It’s tough to wrap your mind around, but a new exhibit rolling into the Spokane Valley Heritage Museum next week helps visualize what that looks like through a simple, yet effective, wood block. The exhibit covers the region’s relationship with the massive dam that harnessed the rivers flowing through the land.
But the exhibit doesn’t start here. It begins with Lake Missoula and the prehistoric ice dam that periodically broke, museum director Jayne Singleton said, releasing massive flood waters and shaping Eastern Washington’s scablands.
“That’s where our history started,” Singleton said earlier this week, showing off the final touches of the exhibit’s storyboard.

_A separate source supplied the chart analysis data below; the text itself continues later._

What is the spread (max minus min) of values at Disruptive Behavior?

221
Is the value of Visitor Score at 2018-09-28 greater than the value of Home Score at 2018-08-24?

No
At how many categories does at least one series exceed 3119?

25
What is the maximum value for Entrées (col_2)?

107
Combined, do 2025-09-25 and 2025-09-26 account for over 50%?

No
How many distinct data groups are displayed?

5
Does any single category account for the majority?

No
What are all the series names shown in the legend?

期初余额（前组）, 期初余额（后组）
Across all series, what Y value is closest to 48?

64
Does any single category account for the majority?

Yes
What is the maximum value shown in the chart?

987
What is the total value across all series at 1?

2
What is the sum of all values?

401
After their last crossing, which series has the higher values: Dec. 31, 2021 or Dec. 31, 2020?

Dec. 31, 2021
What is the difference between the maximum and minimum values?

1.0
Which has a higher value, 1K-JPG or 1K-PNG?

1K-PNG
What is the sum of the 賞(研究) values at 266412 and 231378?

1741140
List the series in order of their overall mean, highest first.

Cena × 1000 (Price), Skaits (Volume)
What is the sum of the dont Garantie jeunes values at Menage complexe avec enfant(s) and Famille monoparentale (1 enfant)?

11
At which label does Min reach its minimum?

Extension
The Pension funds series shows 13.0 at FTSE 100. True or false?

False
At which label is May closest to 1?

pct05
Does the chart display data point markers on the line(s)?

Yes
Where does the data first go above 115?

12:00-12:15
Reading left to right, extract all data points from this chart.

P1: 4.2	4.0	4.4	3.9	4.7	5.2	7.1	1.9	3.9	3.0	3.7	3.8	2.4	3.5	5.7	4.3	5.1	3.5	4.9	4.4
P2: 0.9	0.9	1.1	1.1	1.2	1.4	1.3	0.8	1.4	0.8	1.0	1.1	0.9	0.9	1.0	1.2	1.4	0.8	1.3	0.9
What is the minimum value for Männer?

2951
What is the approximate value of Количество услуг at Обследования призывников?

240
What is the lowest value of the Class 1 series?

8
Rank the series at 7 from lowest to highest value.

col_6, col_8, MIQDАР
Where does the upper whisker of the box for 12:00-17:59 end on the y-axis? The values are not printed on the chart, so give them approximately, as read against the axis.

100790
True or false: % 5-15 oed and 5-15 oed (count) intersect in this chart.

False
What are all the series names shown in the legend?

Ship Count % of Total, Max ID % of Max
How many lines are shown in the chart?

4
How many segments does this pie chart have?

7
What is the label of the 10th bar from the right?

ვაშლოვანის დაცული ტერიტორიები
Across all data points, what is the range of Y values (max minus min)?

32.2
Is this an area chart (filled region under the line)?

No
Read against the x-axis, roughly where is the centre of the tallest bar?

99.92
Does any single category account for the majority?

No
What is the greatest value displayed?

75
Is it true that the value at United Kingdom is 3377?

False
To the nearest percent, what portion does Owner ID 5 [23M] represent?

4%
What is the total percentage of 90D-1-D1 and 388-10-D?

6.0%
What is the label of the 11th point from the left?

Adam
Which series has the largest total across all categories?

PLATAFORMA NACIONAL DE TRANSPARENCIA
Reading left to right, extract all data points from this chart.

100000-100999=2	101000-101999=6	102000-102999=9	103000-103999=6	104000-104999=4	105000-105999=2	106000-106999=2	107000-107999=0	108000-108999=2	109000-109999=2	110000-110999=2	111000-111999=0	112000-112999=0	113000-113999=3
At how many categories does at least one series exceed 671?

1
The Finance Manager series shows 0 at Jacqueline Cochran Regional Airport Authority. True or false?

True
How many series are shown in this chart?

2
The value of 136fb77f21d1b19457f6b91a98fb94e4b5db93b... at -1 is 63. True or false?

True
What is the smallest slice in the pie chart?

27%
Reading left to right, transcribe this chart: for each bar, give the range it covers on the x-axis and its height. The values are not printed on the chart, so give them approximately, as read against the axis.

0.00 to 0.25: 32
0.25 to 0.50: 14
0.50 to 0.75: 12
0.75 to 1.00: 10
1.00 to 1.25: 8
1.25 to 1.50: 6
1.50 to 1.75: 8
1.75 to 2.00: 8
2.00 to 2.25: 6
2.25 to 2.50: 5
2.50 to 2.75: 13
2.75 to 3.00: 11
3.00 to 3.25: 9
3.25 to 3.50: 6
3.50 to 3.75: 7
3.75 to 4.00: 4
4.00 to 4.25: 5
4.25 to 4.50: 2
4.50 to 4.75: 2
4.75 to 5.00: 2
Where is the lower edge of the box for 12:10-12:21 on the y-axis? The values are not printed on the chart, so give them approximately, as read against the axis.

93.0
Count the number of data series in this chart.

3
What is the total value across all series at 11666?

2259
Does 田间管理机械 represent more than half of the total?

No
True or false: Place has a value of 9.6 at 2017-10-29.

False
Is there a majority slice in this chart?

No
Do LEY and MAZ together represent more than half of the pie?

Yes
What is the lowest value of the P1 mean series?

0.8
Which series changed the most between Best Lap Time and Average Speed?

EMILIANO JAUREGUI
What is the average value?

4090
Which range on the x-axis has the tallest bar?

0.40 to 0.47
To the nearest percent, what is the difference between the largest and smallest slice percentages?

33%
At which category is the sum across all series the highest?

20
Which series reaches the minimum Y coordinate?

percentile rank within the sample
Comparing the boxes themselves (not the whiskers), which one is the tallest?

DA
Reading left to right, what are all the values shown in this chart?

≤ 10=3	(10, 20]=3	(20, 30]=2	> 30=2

Some of the museum’s volunteers are constructing an interactive element that shows the path of Washington’s rivers before and after Grand Coulee Dam was completed in 1942, and the dam’s impact on city infrastructure, farms and tribes. Lake Roosevelt, the reservoir behind Grand Coulee, helped irrigate more than 600,000 acres in the Columbia Basin Project, according to the dam’s website, even as it submerged traditional fishing grounds, farms and small towns. The display is also backed up by a folksy documentary about the dam featuring Woody Guthrie’s “Roll On, Columbia.” Singleton wants to remind the community of the engineering feat sitting in their own backyard. Building the exhibit only took about six weeks for Singleton, but the research took less because they’re recycling many of the Grand Coulee Dam pieces from previous presentations.
The newest section of the exhibit is the ice floods and how those moments in geological history connect to Eastern Washington’s rivers and the dam. The exhibit also sits on new wall structures that Singleton can move around in anticipation of future exhibits on the American Civil War, Henry Ford, founder of the Ford Motor Co., and President John F. Kennedy.